Records contained in a dataset:

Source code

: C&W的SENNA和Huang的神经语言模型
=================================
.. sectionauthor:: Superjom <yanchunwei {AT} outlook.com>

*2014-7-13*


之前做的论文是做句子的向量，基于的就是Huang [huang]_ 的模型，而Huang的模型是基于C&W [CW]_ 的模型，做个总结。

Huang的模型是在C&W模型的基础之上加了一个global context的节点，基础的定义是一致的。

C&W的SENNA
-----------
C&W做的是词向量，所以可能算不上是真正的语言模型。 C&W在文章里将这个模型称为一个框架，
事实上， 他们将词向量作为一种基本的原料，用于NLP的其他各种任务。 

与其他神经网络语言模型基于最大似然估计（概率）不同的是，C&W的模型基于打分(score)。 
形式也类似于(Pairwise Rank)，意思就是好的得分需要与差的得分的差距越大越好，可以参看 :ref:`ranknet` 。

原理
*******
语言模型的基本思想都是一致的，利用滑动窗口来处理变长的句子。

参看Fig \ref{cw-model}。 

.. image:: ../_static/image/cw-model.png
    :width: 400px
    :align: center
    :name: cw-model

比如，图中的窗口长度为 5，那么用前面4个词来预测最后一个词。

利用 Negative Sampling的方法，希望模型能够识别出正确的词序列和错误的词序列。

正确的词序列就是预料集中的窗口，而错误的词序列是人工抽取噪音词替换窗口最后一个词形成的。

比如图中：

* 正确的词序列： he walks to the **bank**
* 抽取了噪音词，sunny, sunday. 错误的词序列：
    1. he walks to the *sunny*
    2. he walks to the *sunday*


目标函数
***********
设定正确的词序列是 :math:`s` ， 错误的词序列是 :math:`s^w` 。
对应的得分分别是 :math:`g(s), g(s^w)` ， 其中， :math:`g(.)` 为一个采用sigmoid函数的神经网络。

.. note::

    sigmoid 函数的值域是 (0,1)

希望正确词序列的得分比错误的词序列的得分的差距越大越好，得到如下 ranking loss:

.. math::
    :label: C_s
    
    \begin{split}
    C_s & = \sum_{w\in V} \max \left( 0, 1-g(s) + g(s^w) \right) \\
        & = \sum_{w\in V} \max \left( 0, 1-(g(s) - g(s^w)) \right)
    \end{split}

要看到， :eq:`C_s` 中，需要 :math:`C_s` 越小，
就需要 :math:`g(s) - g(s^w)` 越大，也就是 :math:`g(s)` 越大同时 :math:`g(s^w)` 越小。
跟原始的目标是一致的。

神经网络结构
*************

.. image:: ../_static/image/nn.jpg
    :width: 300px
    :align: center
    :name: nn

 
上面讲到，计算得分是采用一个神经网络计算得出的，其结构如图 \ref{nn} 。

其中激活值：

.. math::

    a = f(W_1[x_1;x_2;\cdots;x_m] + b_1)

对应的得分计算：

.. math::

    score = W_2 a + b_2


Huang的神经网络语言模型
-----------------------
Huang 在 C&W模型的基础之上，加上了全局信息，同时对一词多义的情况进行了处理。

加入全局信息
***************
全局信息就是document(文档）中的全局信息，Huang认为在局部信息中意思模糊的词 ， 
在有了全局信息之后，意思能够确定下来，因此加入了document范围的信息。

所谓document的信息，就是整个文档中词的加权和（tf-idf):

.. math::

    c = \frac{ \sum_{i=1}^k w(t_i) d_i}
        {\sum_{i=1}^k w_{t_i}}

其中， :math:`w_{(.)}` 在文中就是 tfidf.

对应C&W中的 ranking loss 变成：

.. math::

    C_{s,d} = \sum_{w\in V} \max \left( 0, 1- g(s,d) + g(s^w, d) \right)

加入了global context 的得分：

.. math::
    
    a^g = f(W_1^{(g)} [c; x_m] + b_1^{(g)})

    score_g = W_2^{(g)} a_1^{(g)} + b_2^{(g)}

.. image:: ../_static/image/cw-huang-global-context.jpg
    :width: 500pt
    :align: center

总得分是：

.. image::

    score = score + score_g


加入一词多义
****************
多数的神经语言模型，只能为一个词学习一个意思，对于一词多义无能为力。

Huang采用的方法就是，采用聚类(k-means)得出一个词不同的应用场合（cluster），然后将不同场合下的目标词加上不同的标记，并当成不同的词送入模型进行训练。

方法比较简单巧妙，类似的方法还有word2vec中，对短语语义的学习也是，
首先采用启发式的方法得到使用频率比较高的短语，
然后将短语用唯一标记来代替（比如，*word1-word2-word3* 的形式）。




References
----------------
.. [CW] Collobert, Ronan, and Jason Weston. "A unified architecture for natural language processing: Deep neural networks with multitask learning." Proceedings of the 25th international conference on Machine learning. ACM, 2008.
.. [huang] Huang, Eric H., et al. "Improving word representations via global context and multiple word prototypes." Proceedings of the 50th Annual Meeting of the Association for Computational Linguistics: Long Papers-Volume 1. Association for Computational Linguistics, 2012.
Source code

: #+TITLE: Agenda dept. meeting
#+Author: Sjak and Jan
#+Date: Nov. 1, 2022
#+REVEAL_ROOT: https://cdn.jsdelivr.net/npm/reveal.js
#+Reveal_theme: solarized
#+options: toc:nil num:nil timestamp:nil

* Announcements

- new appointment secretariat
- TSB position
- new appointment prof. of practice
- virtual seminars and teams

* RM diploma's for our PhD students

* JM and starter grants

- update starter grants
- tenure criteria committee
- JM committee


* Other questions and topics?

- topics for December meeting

REQUIRED WORK:
Each line in which the string "loss" is found must be copied from the data.

ANSWER AREA:
希望正确词序列的得分比错误的词序列的得分的差距越大越好，得到如下 ranking loss:
对应C&W中的 ranking loss 变成：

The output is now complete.